Security & the Internet

by Baron Tayler

published in ANVIL Magazine, June 1997

Every day you hand your credit card to complete strangers and never give it a second thought. The gas station attendant. The restaurant waiter. The street corner vendor. Yet you don't perceive that you're providing these strangers the opportunity to steal your credit card number, because you've grown used to transacting business this way. It's a part of everyday life.

In the next ten years, the amount of business transacted over the Internet in terms of dollar volume will mushroom. The issue of security has become a hot topic in the media, and many people have gained the perception after listening to the talking heads that security on the Internet is not good, and using a credit card on the Internet is dangerous. Nothing could be further from the truth.

The development of what is known as "public key" encryption systems, with keys over 100 digits long, has solved the issue of security on the Internet. Any Internet site located on a server that has a Secure Commerce Server in use can make monetary or any other private transactions with complete security.

How secure are the encrypted transmissions? The National Security Agency, which is supposed to be the watchdog for our nation's security, has outlawed the export of Secure Commerce Server encryption systems over 40 digits long. Why? Because they fear these systems will fall into terrorist hands, and since there's no practical way for the encrypted transmissions to be cracked by third parties, they're trying to keep them all in the country.

Now I ask you: If the NSA is worried that the best brains in the CIA can't crack these encrypted transmissions, even with super computers at their disposal, how is any other thief going to do it?

Did you know there are three banks already operating completely on the Internet?
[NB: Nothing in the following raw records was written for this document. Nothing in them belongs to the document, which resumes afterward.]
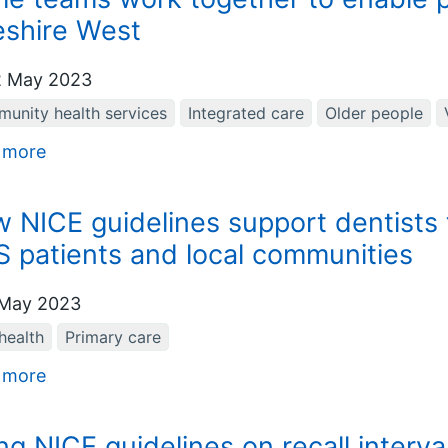
shire West
 May 2023
unity health services
Integrated care
Older people
 more
 NICE guidelines support dentists to
 patients and local communities
May 2023
health
Primary care
 more
ng NICE guidelines on recall interva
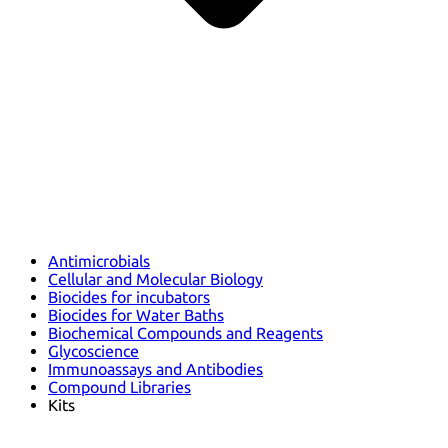
Antimicrobials
Cellular and Molecular Biology
Biocides for incubators
Biocides for Water Baths
Biochemical Compounds and Reagents
Glycoscience
Immunoassays and Antibodies
Compound Libraries
Kits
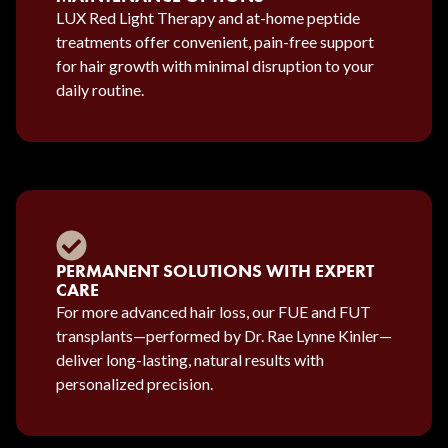
LUX Red Light Therapy and at-home peptide
treatments offer convenient, pain-free support
for hair growth with minimal disruption to your
daily routine.
PERMANENT SOLUTIONS WITH EXPERT
CARE
For more advanced hair loss, our FUE and FUT
transplants—performed by Dr. Rae Lynne Kinler—
deliver long-lasting, natural results with
personalized precision.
They have no physical locations. Every day they transact millions of dollars of business over the Internet.

This issue is important to you as a blacksmith and as a farrier because the opportunity for you to actually purchase supplies online already exists. If you have been holding back because of a lack of certainty about Internet security, you may safely put those fears to rest. The Marketplace in The Farrier & Hoofcare Resource Center currently offers online purchasing from one supplier and four manufacturers. The Resource Center is located on a Secure Commerce Server, so security is not a problem.